YOUR OBJECTIVE = How many lines of these entries hold the string "left"? Answer with the number alone.

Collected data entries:
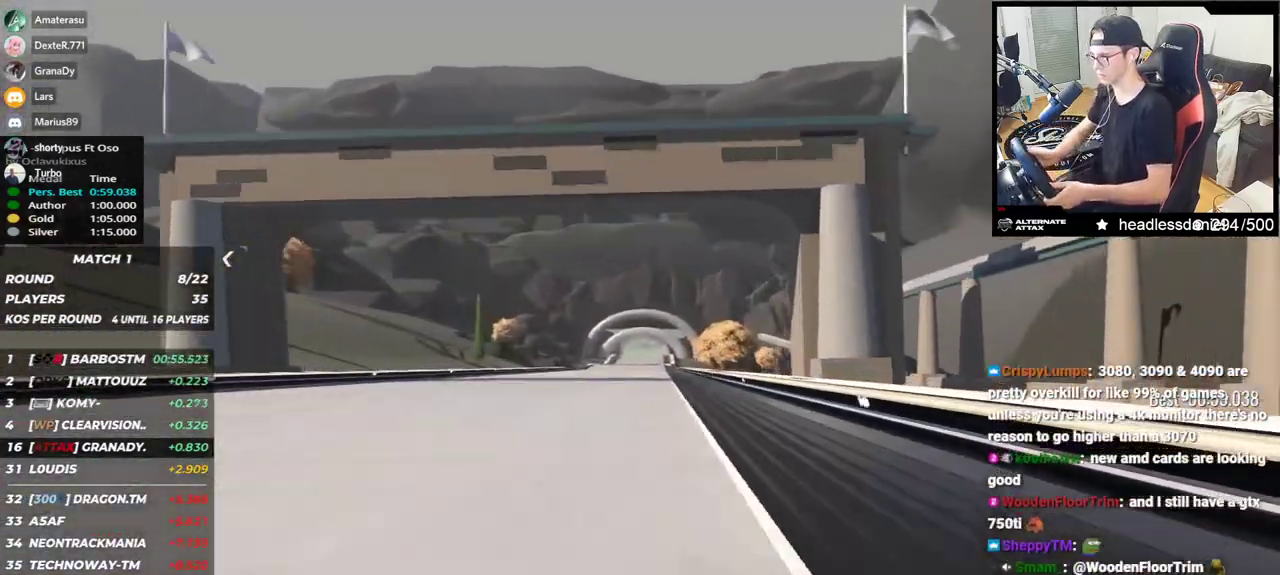
{"keys": ["up"], "events": []}
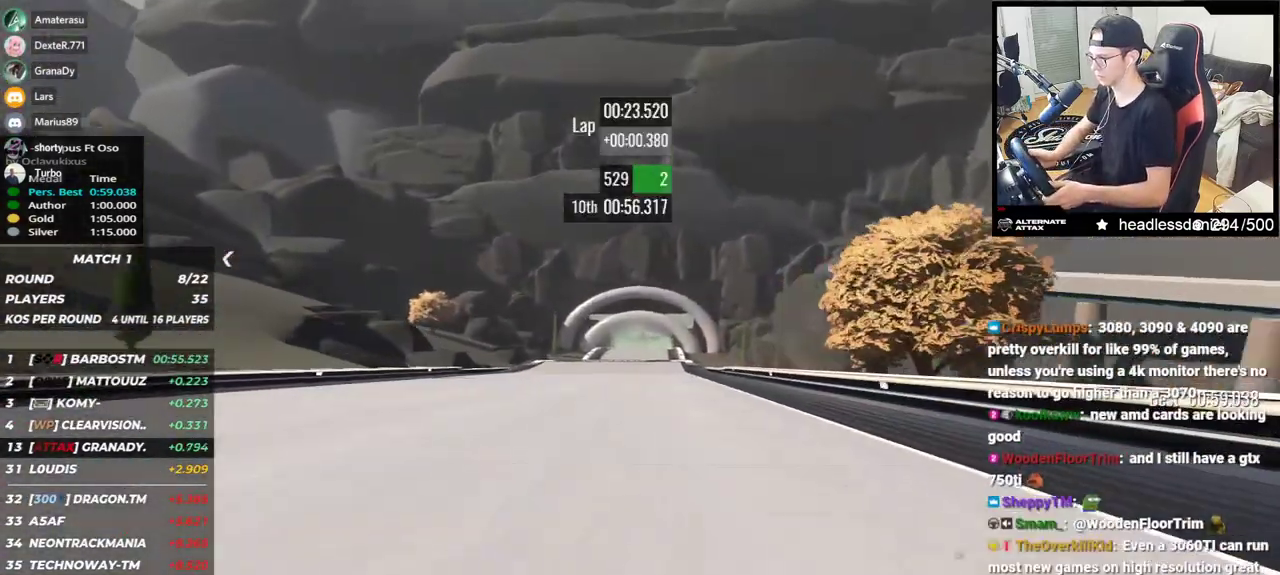
{"keys": ["up"], "events": []}
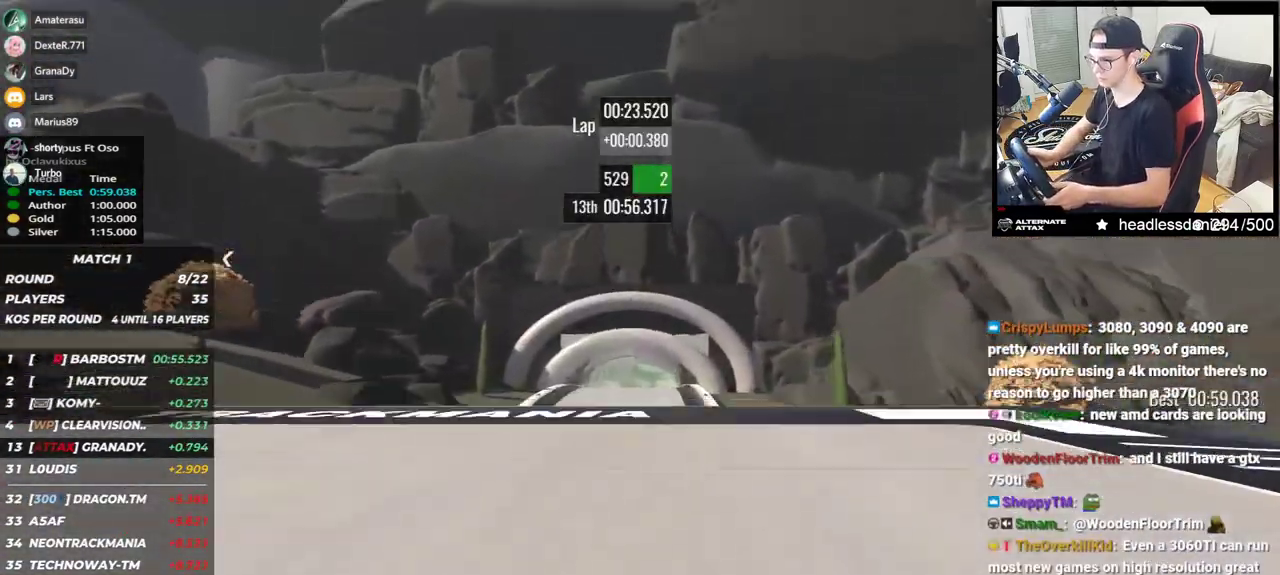
{"keys": ["up"], "events": []}
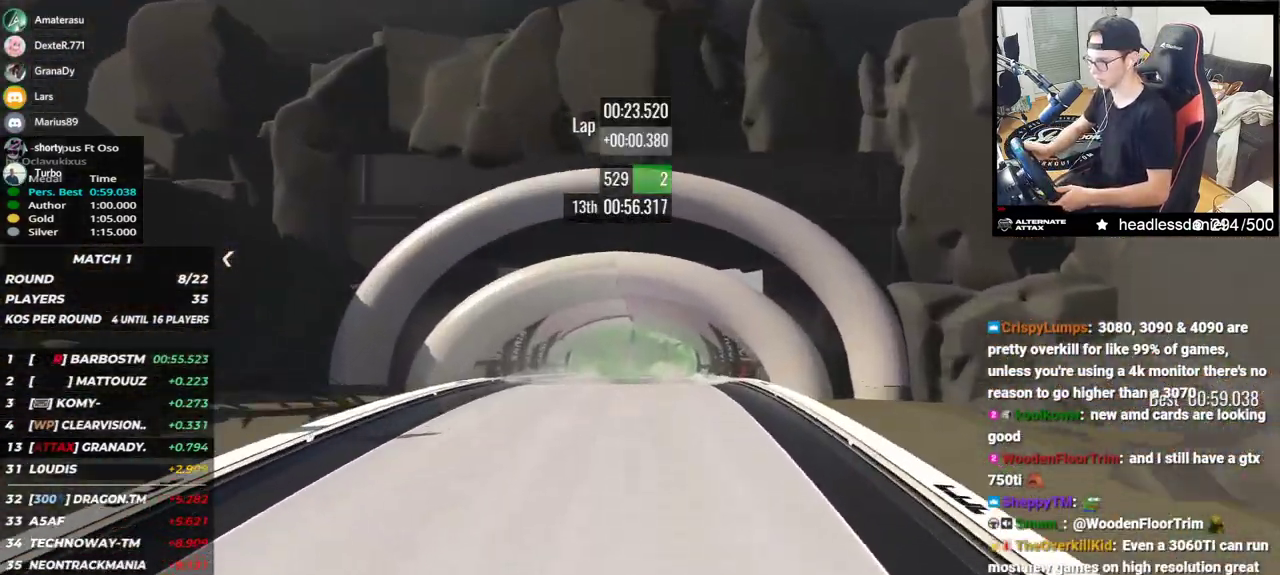
{"keys": ["left", "up"], "events": [[383, "left", "down"]]}
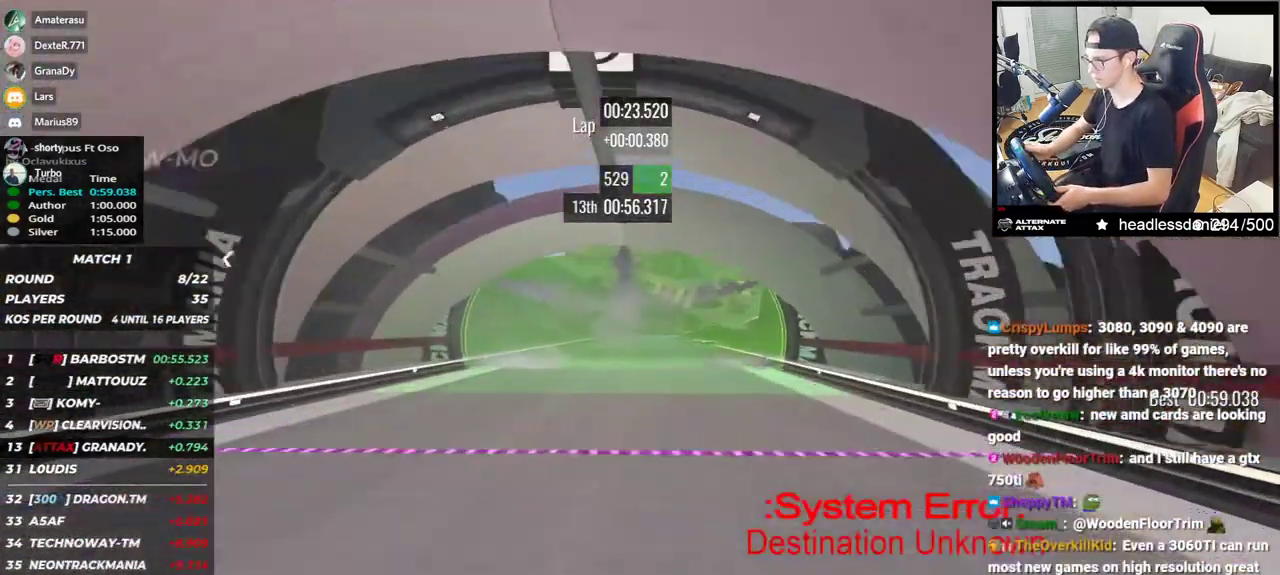
{"keys": ["up"], "events": [[167, "left", "up"]]}
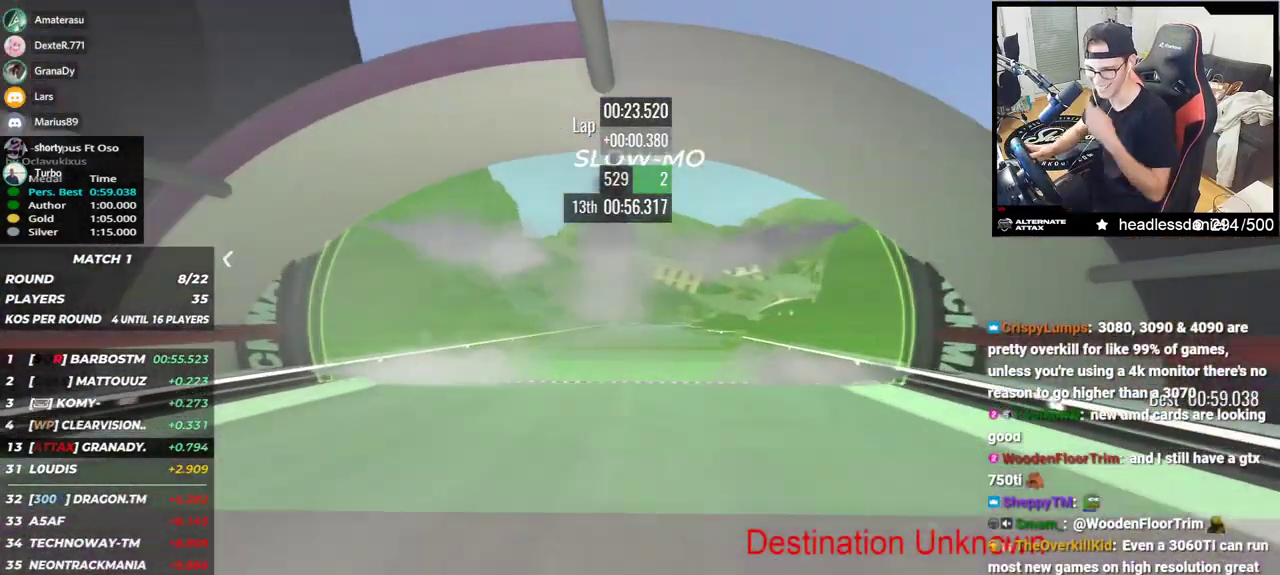
{"keys": ["up"], "events": []}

RESPONSE AREA = 2